Let's all get together and whip up a giant cauldron of this stuff and get rid of our Melancholey once and for all! Who's with me?
This morning I read that five major German breweries have agreed to a € 106 million settlement to end a price-fixing lawsuit (g).
So now that the government's stopped them selling beer for the same price, can it do something about them selling beer with the same flavor? (g)
Spotted in the famous Brussels mussels-and-frites restaurant Chez Leon, a diagram in which a French fry explains to a nonplussed mussel the principle of waterless urinals:
Good to see french fries finally taking personal hygiene seriously.
One of mankind's more regrettable discoveries is that you can eat fish at a certain stage of decomposition and survive. Confusing ought with is, some people then decided that because it was possible to do this, it should be done. If you were ever to be transported back to ancient Rome, you would immediately be confronted with the omnipresence of garum, the fermented fish sauce that was used as a seasoning and widely mocked as repulsive even in Roman times. The Vietnamese also use fish sauce to this day.

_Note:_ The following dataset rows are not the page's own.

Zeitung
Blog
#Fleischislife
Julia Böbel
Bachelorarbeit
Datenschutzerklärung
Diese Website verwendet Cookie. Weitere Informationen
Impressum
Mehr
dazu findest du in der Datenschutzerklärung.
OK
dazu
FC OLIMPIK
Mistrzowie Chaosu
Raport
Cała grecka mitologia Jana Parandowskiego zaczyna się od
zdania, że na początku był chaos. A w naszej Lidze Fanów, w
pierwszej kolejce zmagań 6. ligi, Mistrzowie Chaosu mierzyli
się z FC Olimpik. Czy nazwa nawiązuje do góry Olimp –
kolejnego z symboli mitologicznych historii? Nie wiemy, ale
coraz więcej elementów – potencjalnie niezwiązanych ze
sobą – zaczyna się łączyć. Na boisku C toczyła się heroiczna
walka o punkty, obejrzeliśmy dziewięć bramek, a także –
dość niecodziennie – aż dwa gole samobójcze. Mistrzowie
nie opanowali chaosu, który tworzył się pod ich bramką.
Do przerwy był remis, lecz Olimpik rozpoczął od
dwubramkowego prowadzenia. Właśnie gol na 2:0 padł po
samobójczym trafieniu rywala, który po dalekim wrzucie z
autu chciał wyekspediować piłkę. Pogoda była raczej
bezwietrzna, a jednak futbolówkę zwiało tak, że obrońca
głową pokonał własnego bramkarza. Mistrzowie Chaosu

But the Swedes take it one step back, refusing to wait until the fish liquefied. A friend recently brought back from Sweden a bulging tin can of 'fermented' (that is, half-rotten) chunks of herring, a Swedish specialty called 'surströmming'. A genteel Swiss food critic described this dish as 'horror in a can' (g) and described a tasting 'party' thus:
The biggest challenge when eating strömming is to vomit only after the first bite, not before. The word 'bestial' aptly describes the odor, the taste is just plain disgusting. Spicy, bitter, tangy, and sour. No-one in the group was able to take more than 5 grams into their mouths.My friend, who staged a tasting party of his own, reached deep into his richly-stocked clearinghouse of metaphors to describe it:
Unspeakably vile. I managed one bite without throwing up and couldn’t get down any more than that. It was a taste that resembled a rotting corpse in a plastic bag left in an alley behind an Indian restaurant in the sun for a few days. It was like what I imagine it would taste like blowing a syphilitic homeless man who has pissed himself for the past three days straight. It wasn’t pungent or offensive in smell beyond a ripe fart, it wasn’t sharp, or tangy at all, but dear lord – in the mouth, it was like licking the worst thing imaginable. The sheer sickly putrefaction taste just conjured up dead flies in the bottom of a cheap beer bottle in a deserted crack house.